■ **Aim of the exercise**: Repeat exactly the lines below that lie between the line with "the optical axis." and the line with "658 378 7.37", counting both of those lines as part of the answer.
Dataset records: Begin
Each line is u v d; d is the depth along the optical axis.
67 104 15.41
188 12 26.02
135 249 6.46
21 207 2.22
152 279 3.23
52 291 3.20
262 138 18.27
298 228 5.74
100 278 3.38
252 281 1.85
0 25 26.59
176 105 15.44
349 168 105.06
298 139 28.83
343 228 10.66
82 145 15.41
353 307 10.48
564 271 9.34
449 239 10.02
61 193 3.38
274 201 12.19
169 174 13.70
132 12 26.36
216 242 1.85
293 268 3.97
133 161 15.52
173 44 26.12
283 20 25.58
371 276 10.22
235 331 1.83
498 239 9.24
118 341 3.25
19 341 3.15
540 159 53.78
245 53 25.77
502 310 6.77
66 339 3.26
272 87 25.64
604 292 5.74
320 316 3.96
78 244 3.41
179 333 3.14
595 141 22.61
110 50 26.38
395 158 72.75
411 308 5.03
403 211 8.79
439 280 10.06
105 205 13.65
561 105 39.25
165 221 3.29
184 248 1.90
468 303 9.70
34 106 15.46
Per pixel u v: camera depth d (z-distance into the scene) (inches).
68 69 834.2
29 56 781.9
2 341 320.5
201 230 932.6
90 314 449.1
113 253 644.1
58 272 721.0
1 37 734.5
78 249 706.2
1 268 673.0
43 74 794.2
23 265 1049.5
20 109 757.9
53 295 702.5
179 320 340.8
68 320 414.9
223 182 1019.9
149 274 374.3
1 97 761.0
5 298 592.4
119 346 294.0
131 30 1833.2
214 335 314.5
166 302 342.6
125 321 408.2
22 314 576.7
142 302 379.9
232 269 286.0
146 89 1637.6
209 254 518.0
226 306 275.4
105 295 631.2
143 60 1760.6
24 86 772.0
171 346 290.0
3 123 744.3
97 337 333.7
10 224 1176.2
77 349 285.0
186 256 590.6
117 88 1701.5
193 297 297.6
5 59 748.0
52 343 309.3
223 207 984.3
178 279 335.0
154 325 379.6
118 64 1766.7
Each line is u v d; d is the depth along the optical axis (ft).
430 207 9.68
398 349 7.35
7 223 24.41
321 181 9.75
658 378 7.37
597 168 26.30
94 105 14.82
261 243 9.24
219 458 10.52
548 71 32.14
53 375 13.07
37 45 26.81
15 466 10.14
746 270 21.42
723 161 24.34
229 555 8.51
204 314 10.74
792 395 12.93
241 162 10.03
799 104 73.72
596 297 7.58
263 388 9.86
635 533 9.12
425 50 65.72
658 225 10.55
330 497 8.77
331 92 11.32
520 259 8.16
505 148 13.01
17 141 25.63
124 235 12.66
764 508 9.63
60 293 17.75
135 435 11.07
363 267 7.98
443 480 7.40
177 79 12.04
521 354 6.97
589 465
Dataset records: End
Dataset records: Begin
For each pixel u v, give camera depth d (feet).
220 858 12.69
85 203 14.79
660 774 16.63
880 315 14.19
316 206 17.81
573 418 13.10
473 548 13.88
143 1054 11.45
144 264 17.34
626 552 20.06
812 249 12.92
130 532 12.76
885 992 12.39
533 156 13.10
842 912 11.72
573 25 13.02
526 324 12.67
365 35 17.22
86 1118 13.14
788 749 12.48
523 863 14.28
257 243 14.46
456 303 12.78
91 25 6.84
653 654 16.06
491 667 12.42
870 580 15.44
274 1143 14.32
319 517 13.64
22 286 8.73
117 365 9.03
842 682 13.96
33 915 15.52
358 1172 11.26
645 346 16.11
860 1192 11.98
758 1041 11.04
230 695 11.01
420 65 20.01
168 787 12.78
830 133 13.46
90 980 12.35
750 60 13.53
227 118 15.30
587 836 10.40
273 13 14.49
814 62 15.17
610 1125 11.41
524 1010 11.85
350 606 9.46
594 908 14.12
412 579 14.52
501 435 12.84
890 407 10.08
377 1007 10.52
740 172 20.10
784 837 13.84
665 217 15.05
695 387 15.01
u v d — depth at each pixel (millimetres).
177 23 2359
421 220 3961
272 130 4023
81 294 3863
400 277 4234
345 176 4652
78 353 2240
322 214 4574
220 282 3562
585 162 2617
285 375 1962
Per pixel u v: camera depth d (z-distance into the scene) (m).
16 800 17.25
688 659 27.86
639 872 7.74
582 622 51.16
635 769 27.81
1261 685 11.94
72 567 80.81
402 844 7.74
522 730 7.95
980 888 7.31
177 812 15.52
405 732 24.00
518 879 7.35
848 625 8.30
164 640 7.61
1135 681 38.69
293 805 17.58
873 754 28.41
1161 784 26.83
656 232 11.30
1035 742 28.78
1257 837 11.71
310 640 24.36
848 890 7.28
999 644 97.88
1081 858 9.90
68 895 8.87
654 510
Dataset records: End
■ **Exercise output**:
Each line is u v d; d is the depth along the optical axis.
67 104 15.41
188 12 26.02
135 249 6.46
21 207 2.22
152 279 3.23
52 291 3.20
262 138 18.27
298 228 5.74
100 278 3.38
252 281 1.85
0 25 26.59
176 105 15.44
349 168 105.06
298 139 28.83
343 228 10.66
82 145 15.41
353 307 10.48
564 271 9.34
449 239 10.02
61 193 3.38
274 201 12.19
169 174 13.70
132 12 26.36
216 242 1.85
293 268 3.97
133 161 15.52
173 44 26.12
283 20 25.58
371 276 10.22
235 331 1.83
498 239 9.24
118 341 3.25
19 341 3.15
540 159 53.78
245 53 25.77
502 310 6.77
66 339 3.26
272 87 25.64
604 292 5.74
320 316 3.96
78 244 3.41
179 333 3.14
595 141 22.61
110 50 26.38
395 158 72.75
411 308 5.03
403 211 8.79
439 280 10.06
105 205 13.65
561 105 39.25
165 221 3.29
184 248 1.90
468 303 9.70
34 106 15.46
Per pixel u v: camera depth d (z-distance into the scene) (inches).
68 69 834.2
29 56 781.9
2 341 320.5
201 230 932.6
90 314 449.1
113 253 644.1
58 272 721.0
1 37 734.5
78 249 706.2
1 268 673.0
43 74 794.2
23 265 1049.5
20 109 757.9
53 295 702.5
179 320 340.8
68 320 414.9
223 182 1019.9
149 274 374.3
1 97 761.0
5 298 592.4
119 346 294.0
131 30 1833.2
214 335 314.5
166 302 342.6
125 321 408.2
22 314 576.7
142 302 379.9
232 269 286.0
146 89 1637.6
209 254 518.0
226 306 275.4
105 295 631.2
143 60 1760.6
24 86 772.0
171 346 290.0
3 123 744.3
97 337 333.7
10 224 1176.2
77 349 285.0
186 256 590.6
117 88 1701.5
193 297 297.6
5 59 748.0
52 343 309.3
223 207 984.3
178 279 335.0
154 325 379.6
118 64 1766.7
Each line is u v d; d is the depth along the optical axis (ft).
430 207 9.68
398 349 7.35
7 223 24.41
321 181 9.75
658 378 7.37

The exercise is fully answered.